• _Problem details_
Without the images, output each record below as it stands.

Records drawn from a dataset:

+ + +

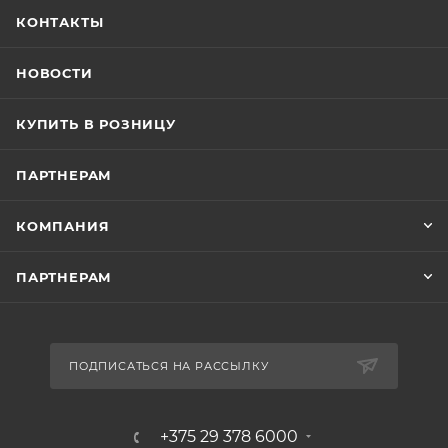
КОНТАКТЫ
НОВОСТИ
КУПИТЬ В РОЗНИЦУ
ПАРТНЕРАМ
КОМПАНИЯ
ПАРТНЕРАМ
ПОДПИСАТЬСЯ НА РАССЫЛКУ
+375 29 378 6000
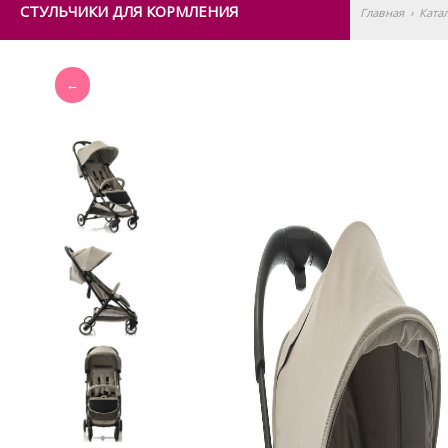
СТУЛЬЧИКИ ДЛЯ КОРМЛЕНИЯ
Главная
›
Ката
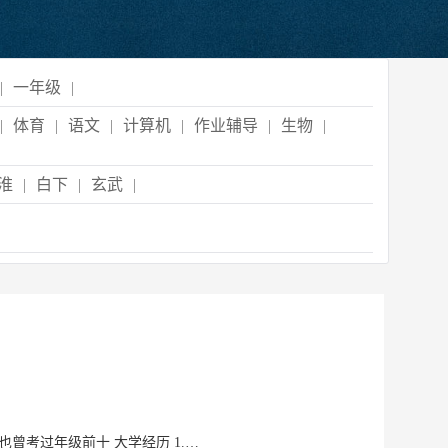
|
一年级
|
|
体育
|
语文
|
计算机
|
作业辅导
|
生物
|
淮
|
白下
|
玄武
|
个人优势 1. 性格特点：耐心、温柔、有责任心 2. 专业能力：高中英语语文常常班上第一，也曾考过年级前十 大学经历 1. 所任职务：学生组织干部，班委 2. 实践活动：曾在餐厅做过志愿者，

+ + +

• _Written solution_
КОНТАКТЫ
НОВОСТИ
КУПИТЬ В РОЗНИЦУ
ПАРТНЕРАМ
КОМПАНИЯ
ПАРТНЕРАМ
ПОДПИСАТЬСЯ НА РАССЫЛКУ
+375 29 378 6000
СТУЛЬЧИКИ ДЛЯ КОРМЛЕНИЯ
Главная
›
Ката
|
一年级
|
|
体育
|
语文
|
计算机
|
作业辅导
|
生物
|
淮
|
白下
|
玄武
|
个人优势 1. 性格特点：耐心、温柔、有责任心 2. 专业能力：高中英语语文常常班上第一，也曾考过年级前十 大学经历 1. 所任职务：学生组织干部，班委 2. 实践活动：曾在餐厅做过志愿者，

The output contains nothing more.